As a co-founder in 2017 of the socially progressive Common Goal charity, Mata’s smarts already were established and he was expected to have an impactful post-playing career.

However, former Argentina and Inter Milan midfielder Cambiasso cautioned in one session that some industry executives “think that if a football player develops his brain, that is a danger.”

Fàbregas is studying on the course while coaching in Italy at Como, newly promoted to Serie A after a 20-year absence, where he is also a minority investor.

He was hired at Como by Dennis Wise, who played for Chelsea and England, was an executive at Newcastle and is part of the FIFA selection board for the course and helps teach it.

“There are many of us that are capable of doing it and we have shown we are capable,” Wise said. “You are never too old to continue to learn.”

FIFA started its diploma course in 2021 following the UEFA masters course taught since 2015 by the European soccer body with input from universities in England and France.

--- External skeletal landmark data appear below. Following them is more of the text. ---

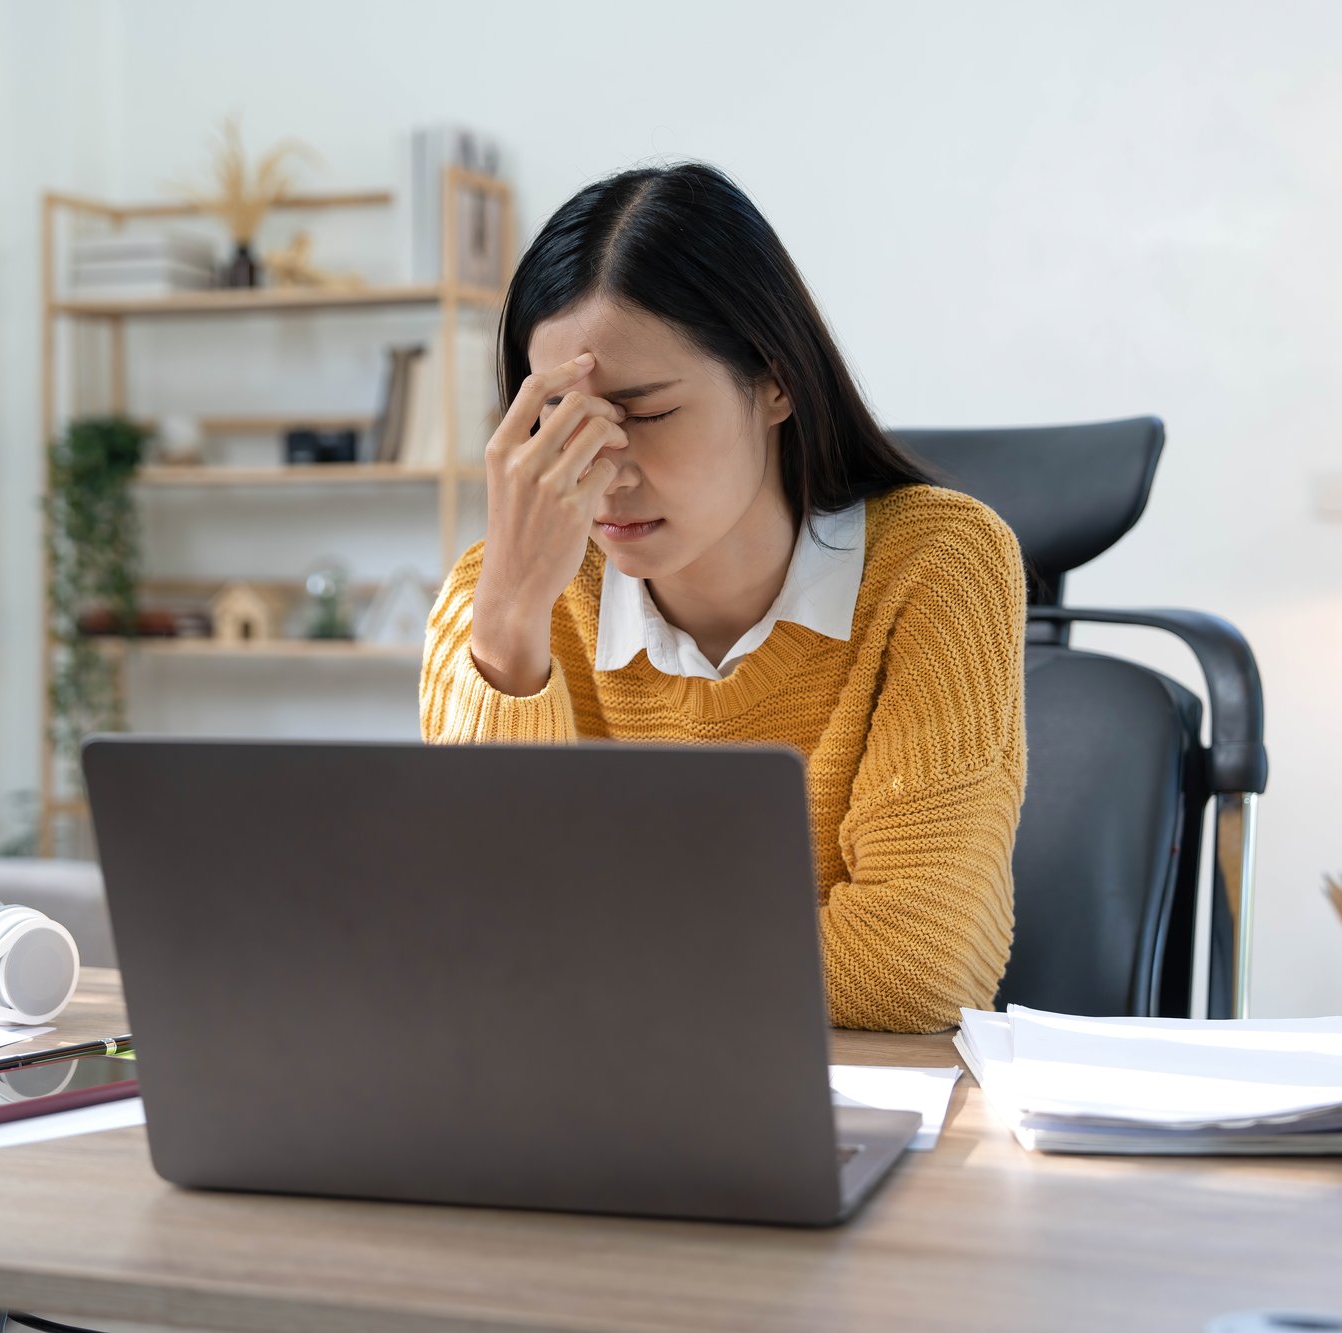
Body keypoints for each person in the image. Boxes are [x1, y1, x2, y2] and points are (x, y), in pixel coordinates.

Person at [418, 162, 1028, 1034]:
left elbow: (912, 967)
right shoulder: (496, 596)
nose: (602, 471)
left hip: (849, 1106)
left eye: (645, 411)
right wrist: (511, 626)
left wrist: (578, 953)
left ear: (775, 380)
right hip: (579, 1106)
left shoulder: (940, 565)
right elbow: (467, 938)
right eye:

This generation of newly-retired international players typically acquired enough wealth to have serious investment options and no need to work again. Mata has a stake in Formula One team Alpine.

“We do have exceptional lifestyles,” acknowledged Tim Cahill, an advisor to Qatar’s soccer federation and board member at Qatar-owned Belgian second-tier club Eupen.

Wise suggested the motivation for FIFA students to be educated was “not about money. It is about success and achieving certain things.”

While FIFA was teaching its course this week, a former teammate of Mata and Fàbregas in the 2010 World Cup title squad was put under investigation in Spain over his business interests in soccer.

Gerard Piqué, who did not study on the FIFA or UEFA courses, is implicated in the case of disgraced official Luis Rubiales linked to taking Spanish Super Cup games to Saudi Arabia.

FIFA’s course focuses on club operations rather than national federation issues and a keynote lecturer is Arsene Wenger, its head of global development after 22 years as Arsenal coach.

“You could have heard a pin drop in the room when he spoke,” said Karina LeBlanc, the storied former Canada goalkeeper and now general manager at Portland Thorns in the National Women’s Soccer League.

Portland and Angel City were created in recent years and are now trying to learn and share from clubs that have more than 100 years of history, said Uhrman, the Angel City president who was an entrepreneur in the gaming and entertainment industries before founding the soccer club in Los Angeles.

“It can only bring you closer together,” she said, “because we are sitting at the table together.”